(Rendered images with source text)
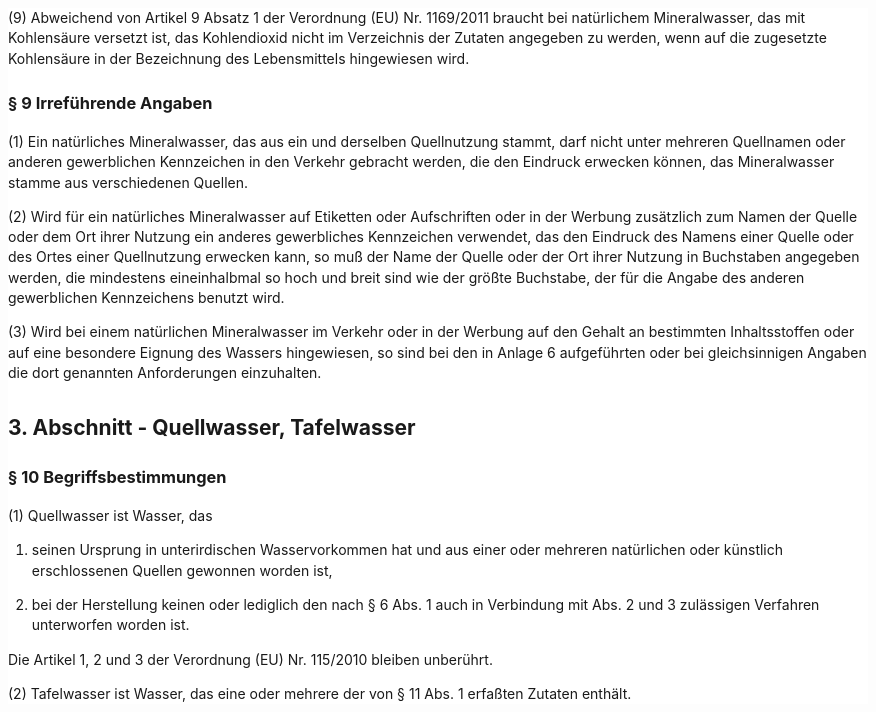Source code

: 


(9) Abweichend von Artikel 9 Absatz 1 der Verordnung (EU) Nr.
1169/2011 braucht bei natürlichem Mineralwasser, das mit Kohlensäure
versetzt ist, das Kohlendioxid nicht im Verzeichnis der Zutaten
angegeben zu werden, wenn auf die zugesetzte Kohlensäure in der
Bezeichnung des Lebensmittels hingewiesen wird.


### § 9 Irreführende Angaben

(1) Ein natürliches Mineralwasser, das aus ein und derselben
Quellnutzung stammt, darf nicht unter mehreren Quellnamen oder anderen
gewerblichen Kennzeichen in den Verkehr gebracht werden, die den
Eindruck erwecken können, das Mineralwasser stamme aus verschiedenen
Quellen.

(2) Wird für ein natürliches Mineralwasser auf Etiketten oder
Aufschriften oder in der Werbung zusätzlich zum Namen der Quelle oder
dem Ort ihrer Nutzung ein anderes gewerbliches Kennzeichen verwendet,
das den Eindruck des Namens einer Quelle oder des Ortes einer
Quellnutzung erwecken kann, so muß der Name der Quelle oder der Ort
ihrer Nutzung in Buchstaben angegeben werden, die mindestens
eineinhalbmal so hoch und breit sind wie der größte Buchstabe, der für
die Angabe des anderen gewerblichen Kennzeichens benutzt wird.

(3) Wird bei einem natürlichen Mineralwasser im Verkehr oder in der
Werbung auf den Gehalt an bestimmten Inhaltsstoffen oder auf eine
besondere Eignung des Wassers hingewiesen, so sind bei den in Anlage 6
aufgeführten oder bei gleichsinnigen Angaben die dort genannten
Anforderungen einzuhalten.


## 3. Abschnitt - Quellwasser, Tafelwasser



### § 10 Begriffsbestimmungen

(1) Quellwasser ist Wasser, das

1.  seinen Ursprung in unterirdischen Wasservorkommen hat und aus einer
    oder mehreren natürlichen oder künstlich erschlossenen Quellen
    gewonnen worden ist,


2.  bei der Herstellung keinen oder lediglich den nach § 6 Abs. 1 auch in
    Verbindung mit Abs. 2 und 3 zulässigen Verfahren unterworfen worden
    ist.



Die Artikel 1, 2 und 3 der Verordnung (EU) Nr. 115/2010 bleiben
unberührt.

(2) Tafelwasser ist Wasser, das eine oder mehrere der von § 11 Abs. 1
erfaßten Zutaten enthält.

- Exercise requirements -
Retype all entries exactly, without the images.

- Worked solution -
Source code

: 


(9) Abweichend von Artikel 9 Absatz 1 der Verordnung (EU) Nr.
1169/2011 braucht bei natürlichem Mineralwasser, das mit Kohlensäure
versetzt ist, das Kohlendioxid nicht im Verzeichnis der Zutaten
angegeben zu werden, wenn auf die zugesetzte Kohlensäure in der
Bezeichnung des Lebensmittels hingewiesen wird.


### § 9 Irreführende Angaben

(1) Ein natürliches Mineralwasser, das aus ein und derselben
Quellnutzung stammt, darf nicht unter mehreren Quellnamen oder anderen
gewerblichen Kennzeichen in den Verkehr gebracht werden, die den
Eindruck erwecken können, das Mineralwasser stamme aus verschiedenen
Quellen.

(2) Wird für ein natürliches Mineralwasser auf Etiketten oder
Aufschriften oder in der Werbung zusätzlich zum Namen der Quelle oder
dem Ort ihrer Nutzung ein anderes gewerbliches Kennzeichen verwendet,
das den Eindruck des Namens einer Quelle oder des Ortes einer
Quellnutzung erwecken kann, so muß der Name der Quelle oder der Ort
ihrer Nutzung in Buchstaben angegeben werden, die mindestens
eineinhalbmal so hoch und breit sind wie der größte Buchstabe, der für
die Angabe des anderen gewerblichen Kennzeichens benutzt wird.

(3) Wird bei einem natürlichen Mineralwasser im Verkehr oder in der
Werbung auf den Gehalt an bestimmten Inhaltsstoffen oder auf eine
besondere Eignung des Wassers hingewiesen, so sind bei den in Anlage 6
aufgeführten oder bei gleichsinnigen Angaben die dort genannten
Anforderungen einzuhalten.


## 3. Abschnitt - Quellwasser, Tafelwasser



### § 10 Begriffsbestimmungen

(1) Quellwasser ist Wasser, das

1.  seinen Ursprung in unterirdischen Wasservorkommen hat und aus einer
    oder mehreren natürlichen oder künstlich erschlossenen Quellen
    gewonnen worden ist,


2.  bei der Herstellung keinen oder lediglich den nach § 6 Abs. 1 auch in
    Verbindung mit Abs. 2 und 3 zulässigen Verfahren unterworfen worden
    ist.



Die Artikel 1, 2 und 3 der Verordnung (EU) Nr. 115/2010 bleiben
unberührt.

(2) Tafelwasser ist Wasser, das eine oder mehrere der von § 11 Abs. 1
erfaßten Zutaten enthält.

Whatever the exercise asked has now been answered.